Obama and his team pounced on the comment, insisting that it showed Romney was hopelessly out of touch when it came to the threats facing the US.
At the time, the attack worked. Obama cast himself as the candidate who understood the current threats — led by al Qaeda. Romney was the candidate still stuck in the Cold War age, a black-and-white figure in a colorful — and complex — world.
“This action by Putin further confirms that Mitt Romney was right when he called Russia the number one geopolitical foe,” California Democratic Rep.
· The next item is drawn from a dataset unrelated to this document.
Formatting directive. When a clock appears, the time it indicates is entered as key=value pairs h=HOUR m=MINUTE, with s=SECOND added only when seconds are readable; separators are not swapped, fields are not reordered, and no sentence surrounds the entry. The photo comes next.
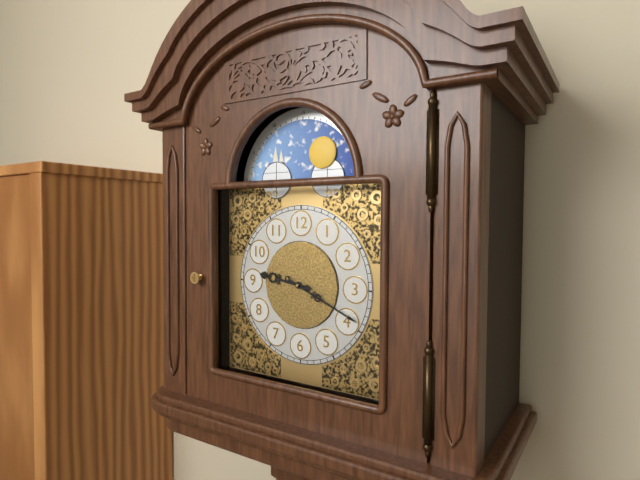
h=9 m=19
Ted Lieu said on CNN Monday night.
Given that, it’s worth revisiting the context around what Romney said and why.
Republicans were up in arms, insisting that Obama was taking a hard line with Russia publicly while, apparently, making clear to the country’s leader that he was open to compromise.
In his original interview, Blitzer was asking Romney about Russia in the context of that Obama hot-mic moment. And while his comment about Russia as America’s “number one geopolitical foe” is what drew the most attention and derision, it was far from the only comment Romney made about that subject in his interview with Blitzer.
“Russia is not a friendly character on the world stage,” Romney said at one point. “And for this President to be looking for greater flexibility, where he doesn’t have to answer to the American people in his relations with Russia, is very, very troubling, very alarming.”
“Well, I’m saying in terms of a geopolitical opponent, the nation that lines up with the world’s worst actors. Of course, the greatest threat that the world faces is a nuclear Iran. A nuclear North Korea is already troubling enough.
“But when these — these terrible actors pursue their course in the world and we go to the United Nations looking for ways to stop them, when — when Assad, for instance, is murdering his own people, we go — we go to the United Nations, and who is it that always stands up for the world’s worst actors?
“It is always Russia, typically with China alongside.”
What looked like a major flub during the 2012 campaign — and was used as a political cudgel by Obama — now looks very, very different. It should serve as a reminder that history is not written in the moment — and that what something looks like in that moment is not a guarantee of what it will always look like.